Recent changes to State laws may trigger a surprise tax bill for some family (discretionary) trusts.

Additional foreign acquirer duty

Additional foreign acquirer duty (AFAD) is an extra amount of duty that applies to land purchases that are liable for transfer duty, landholder duty or corporate trustee duty. AFAD applies when you are a Foreign Acquirer of residential land, and the acquisition occurs after 1 October 2016.

You are a Foreign Acquirer if you are:

    • A foreign individual (not an Australian citizen or permanent resident); OR
    • A Foreign Corporation (incorporated outside Australia, or where foreign persons and their associates have 50% or more control); OR
    • A Foreign Trusts (at least 50% of the trust interests are held by foreign individuals, corporations, trustees or their associates).

A transaction involves residential land if:

The transaction is for land that is or will be used solely or primarily for residential purposes.  Where particular conditions are met. AFAD residential land includes:

  • homes and apartments
  • vacant land on which a home or apartment will be built
  • land for residential development, such as
    • smaller unit blocks
    • housing subdivisions
    • major developments with a residential component
  • buildings refurbished, renovated or extended for residential use.

AFAD residential land does not include land used for hotels and motels, and other types of residential property such as retirement villages and student accommodation are considered on a case-by-case basis.

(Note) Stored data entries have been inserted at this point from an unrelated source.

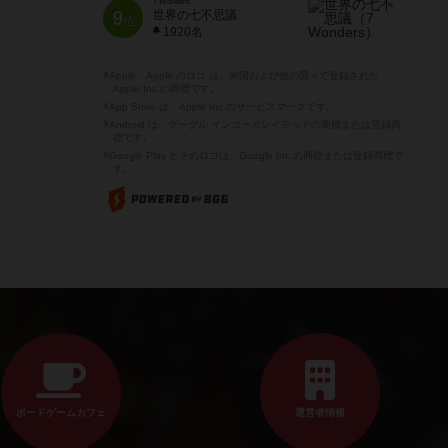
7 Wonders
9
世界の七不思議
位
1920名
※Apple、Apple のロゴ は、米国および他の国々で登録された
Apple Inc.の商標です。
※App Store は、Apple Inc.のサービスマークです。
※Android は、グーグル インコーポレイテッドの商標または登録商
標です。
※Google Play とそのロゴは、Google Inc.の商標または登録商標で
す。
ボードゲームカフェ
運営者情報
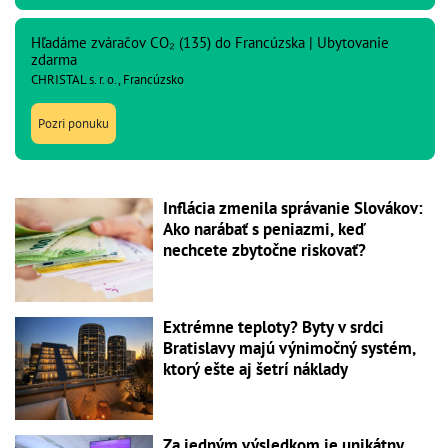
Hľadáme zváračov CO₂ (135) do Francúzska | Ubytovanie
zdarma
CHRISTAL s. r. o., Francúzsko
Pozri ponuku
Inflácia zmenila správanie Slovákov:
Ako narábať s peniazmi, keď
nechcete zbytočne riskovať?
Extrémne teploty? Byty v srdci
Bratislavy majú výnimočný systém,
ktorý ešte aj šetrí náklady
Za jedným výsledkom je unikátny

The problem for some family trusts stems from recent legislative changes in New South Wales (NSW), Victoria (VIC) and Queensland (QLD) that impose a surcharge on foreigners purchasing residential land.  An issue may arise because of the way the trust deed is drafted.  These trust deeds are typically drafted so that the trustee has the power to distribute income or capital to a very wide class of potential beneficiaries.

In the case of Victorian and New South Wales Land, the new surcharge can apply even where you have only a single foreign discretionary beneficiary.  However, in Queensland, the test clearly states that a trust is a “foreign trust” only where at least 50% of the trust “interests” are held by foreigners.  A ‘Trust interest’ is a person’s interest as a beneficiary of a trust, other than a life interest.  For a trust that is a discretionary trust, only a taker in default of an appointment by the trustee can have a trust interest (s57 Duties Act).

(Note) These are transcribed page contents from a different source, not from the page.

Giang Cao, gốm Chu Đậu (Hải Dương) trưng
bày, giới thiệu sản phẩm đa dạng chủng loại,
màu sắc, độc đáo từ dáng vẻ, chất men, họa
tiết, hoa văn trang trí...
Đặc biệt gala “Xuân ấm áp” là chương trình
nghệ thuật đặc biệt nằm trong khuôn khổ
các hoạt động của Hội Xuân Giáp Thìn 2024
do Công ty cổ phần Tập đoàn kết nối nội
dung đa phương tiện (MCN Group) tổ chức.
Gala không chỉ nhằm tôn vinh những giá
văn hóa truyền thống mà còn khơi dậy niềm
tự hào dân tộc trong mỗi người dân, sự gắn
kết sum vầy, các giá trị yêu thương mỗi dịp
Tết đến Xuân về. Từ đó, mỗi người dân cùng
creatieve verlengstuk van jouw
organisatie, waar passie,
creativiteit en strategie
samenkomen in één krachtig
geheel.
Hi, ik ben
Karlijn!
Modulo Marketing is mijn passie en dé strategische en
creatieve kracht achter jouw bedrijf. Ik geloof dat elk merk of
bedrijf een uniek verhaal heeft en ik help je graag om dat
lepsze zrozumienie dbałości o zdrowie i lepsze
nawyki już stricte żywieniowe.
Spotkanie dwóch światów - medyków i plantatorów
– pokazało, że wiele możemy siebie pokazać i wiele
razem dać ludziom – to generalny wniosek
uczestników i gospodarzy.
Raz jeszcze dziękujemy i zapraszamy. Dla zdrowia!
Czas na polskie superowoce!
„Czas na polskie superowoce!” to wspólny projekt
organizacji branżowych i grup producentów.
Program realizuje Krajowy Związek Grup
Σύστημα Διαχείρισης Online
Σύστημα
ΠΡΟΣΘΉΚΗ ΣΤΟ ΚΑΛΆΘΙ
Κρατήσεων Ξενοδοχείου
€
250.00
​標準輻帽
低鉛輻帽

This means that amendments to trust deeds should only be considered in advance of Queensland residential property purchases where there is a foreign default beneficiary, or if the trust is a hybrid trust, and foreign beneficiaries have more than 50% of the rights to income or capital.

In the case of Victorian and New South Wales residential land purchases, the trust deed may need to be amended to exclude all “foreign persons” from being beneficiaries.  On this point we note that for asset protection purposes, most family trusts have a very wide class of potential beneficiaries and unfettered powers for the trust to distribute income or capital.  This means that no one beneficiary can claim that they have a right to the assets or income of the trust, which is helpful when a creditor is looking to target assets – you don’t have a right to the assets or income of the trust until the trust agrees to distribute to you, however it also means that there are because of the wide definition potential foreign beneficiaries and hence the possibility of duty surcharge for Victorian or New South Wales land purchases.